How to Use Multiple LLM Providers¶
To improve the robustness and accuracy of data extraction, the WorkflowOrchestrator supports using multiple LLM providers simultaneously. When multiple clients are provided, the orchestrator will cycle through them, sending requests to each one to generate diverse outputs.
This approach helps mitigate the risk of a single model consistently failing on a specific task and enriches the consensus process.
When to Use This Feature¶
Using multiple LLM providers is beneficial when:
You want to maximize the diversity of the generated JSON outputs.
You need to improve the reliability of the extraction process.
You are not limited by the cost of making additional API calls.
Step 1: Define Your Data Models¶
First, define the SQLModel schema for the data you want to extract.
from typing import Optional, List
from sqlmodel import Field, SQLModel, Relationship
class ProductSpecs(SQLModel, table=True):
    id: Optional[int] = Field(default=None, primary_key=True)
    spec_name: str
    spec_value: str
    product_id: Optional[int] = Field(default=None, foreign_key="product.id")

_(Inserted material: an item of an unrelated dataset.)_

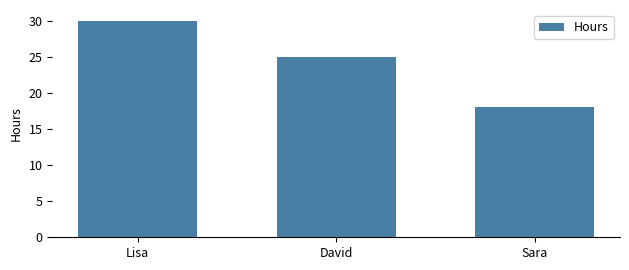

What is the change in value from Lisa to Sara?

-12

    product: Optional["Product"] = Relationship(back_populates="specs")
class Product(SQLModel, table=True):
    id: Optional[int] = Field(default=None, primary_key=True)
    name: str
    price: float
    manufacturer: str
    specs: List["ProductSpecs"] = Relationship(back_populates="product")
Step 2: Initialize Multiple LLM Clients¶
Instantiate each LLM client you want to use. In this example, we’ll set up clients for Gemini and DeepSeek.
from extrai.llm_providers import GeminiClient, DeepSeekClient
# Replace with your actual API keys
gemini_client = GeminiClient(api_key="YOUR_GEMINI_API_KEY")
deepseek_client = DeepSeekClient(api_key="YOUR_DEEPSEEK_API_KEY")
llm_clients = [gemini_client, deepseek_client]
Step 3: Initialize the Orchestrator with a List of Clients¶
Instead of passing a single LLM client to the WorkflowOrchestrator, provide the list of clients.
from extrai.core import WorkflowOrchestrator
orchestrator = WorkflowOrchestrator(
    llm_client=llm_clients,
    root_sqlmodel_class=Product,
)
Step 4: Run the Extraction¶
The rest of the process remains the same. The orchestrator will automatically rotate through the provided clients when making LLM calls.
import asyncio
from sqlmodel import Session, select
async def main():
    text = "Pro Keyboard, $120.00, by TypeWell. Spec: Mechanical Switches."
    with Session(engine) as session:
        await orchestrator.synthesize_and_save(
            input_strings=[text], db_session=session
        )
        # Query and print the results
        product = session.exec(select(Product)).all()
        specs = session.exec(select(ProductSpecs)).all()
        print("Extracted Product:", product)
        print("Extracted Specs:", specs)
if __name__ == "__main__":
    asyncio.run(main())
Step 5: See the Results¶
The output will be a consolidated result, benefiting from the diverse inputs of multiple LLMs.
Extracted Product: [Product(price=120.0, id=1, name='Pro Keyboard', manufacturer='TypeWell')]
Extracted Specs: [ProductSpecs(spec_value='Mechanical Switches', product_id=1, spec_name='Mechanical Switches', id=1)]
By leveraging multiple providers, you can build a more resilient and accurate data extraction pipeline.
See also
For a complete, runnable script, see the example file: examples/rotating_llm_providers.py.